According to a study published this week in The New England Journal of Medicine, HER2-positive women can be effectively treated with Herceptin (trastuzumab injection) without the use of Adriamycin, a drug that raises the risk of permanent heart damage. Herceptin—a molecularly targeted drug that is designed for HER2-positive patients with early-stage breast cancer, who comprise about 20% to 25% of new breast cancer diagnoses each year—when combined with carboplatin and Taxotere as chemotherapy, appears to increase survival of patients who are at risk of developing a particularly aggressive form of the disease.
The Breast Cancer International Research Group enrolled 3222 women with early-stage breast cancer between April 2001 and March 2004. The study placed patients into 3 different groups: patients taking Taxotere/carboplatin/Herceptin (TCH); patients taking the same regimen plus Adriamycin, an anthracycline commonly used in treating breast cancer patients (ACTH); and Adriamycin/carboplatin/Taxotere with no Herceptin (ACT). The patients were studied over a 5-year period.
According to the study, 92% of patients in the ACTH arm and 91% of patients in the TCH arm were alive after 5 years, compared to 87% in the ACT arm. The estimated disease-free survival was 81% in the TCH arm, 84% in the ACTH arm, and 75% in the ACT arm.
Patients who are treated with Adriamycin are at a higher risk of suffering permanent heart damage as a result of taking that chemotherapy, yet its effectiveness in the treatment of breast cancer has kept it available. However, the risk of heart damage increases even further when Adriamycin is taken in combination with Herceptin.

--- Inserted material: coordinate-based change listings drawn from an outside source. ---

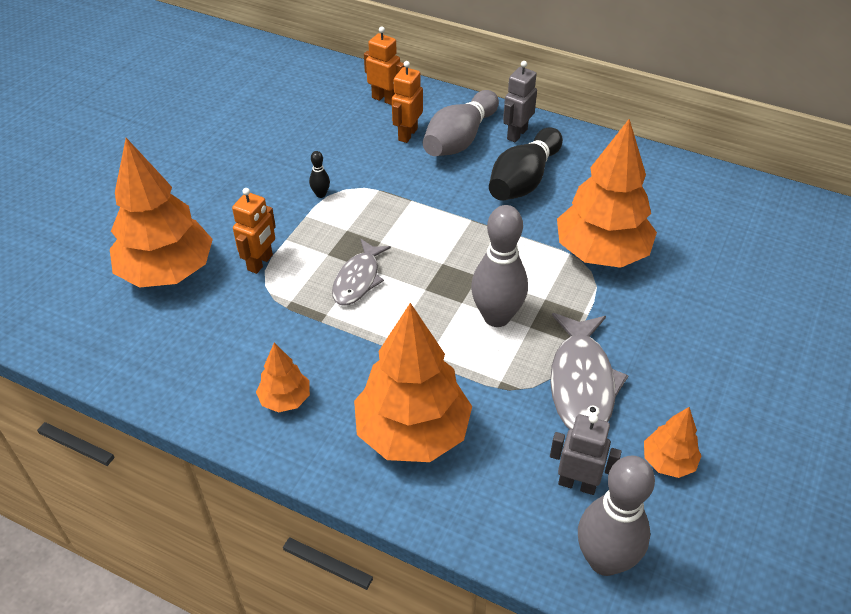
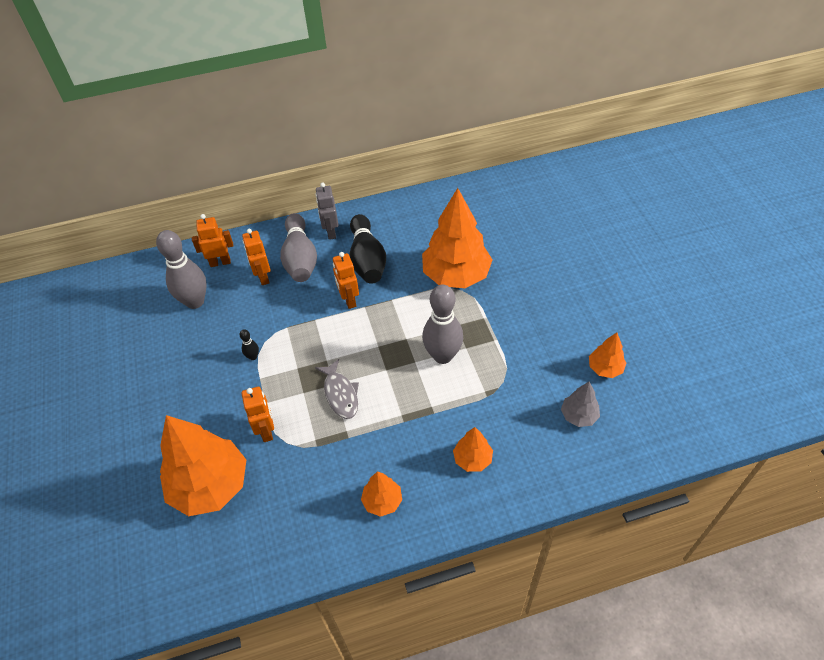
camera: 40 degrees left, 5 degrees up
(412, 432) = (472, 459): orange tree -> orange tree, size x0.48
(463, 204) = (349, 300): none -> orange robot
(577, 484) = (578, 416): grey robot -> grey tree
(582, 383) = (524, 359): grey fish -> none
(604, 560) = (630, 444): grey bowling pin -> grey bowling pin (195, 301)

The study authors suggest that while Adriamycin is a staple in treating patients, Herceptin with other chemotherapy agents might be a better method of delivering care.
“Given the data in this study, it makes one really question what role Adriamycin should play in the treatment of HER2-positive early breast cancer, or in the treatment of early breast cancer at all,” said Dennis J. Slamon, MD, PhD, director of the Revlon/UCLA Women’s Cancer Research Program at Jonsson Comprehensive Cancer Center, in a statement released with the study. “This trial should impact the way these breast cancers are treated, with a nonanthracycline regimen being our preferred option. I think this is a change that is going to be slow in coming, unfortunately, as many of our adjuvant treatments for breast cancer are built on the backbone of anthracyclines. While they’re effective, whatever gain patients may receive is more than made up for in the serious and chronic long-term side effects.”
The study found that women who received Adriamycin and Herceptin were 5 times more likely to experience congestive heart failure and twice as likely to experience sustained cardiac dysfunction without symptoms. A number of acute toxicities were also observed, including nausea, diarrhea, vomiting, neuropathy, fatigue, and falling white blood counts. In the study, 7 women taking anthracycline developed acute leukemia, and 1 woman in the non-Adriamycin arm developed an acute leukemia after receiving an anthracyline outside the study.
The study was sponsored by Sanofi-Aventis and Genentech and was funded in part by the Department of Defense, the Revlon/UCLA Women’s Cancer Research Program, the US Army Medical Research and Development Command, the National Cancer Institute, the California Breast Cancer Research Program, and the Peter and Denise Wittich Family Project for Emerging Therapies in Breast Cancer.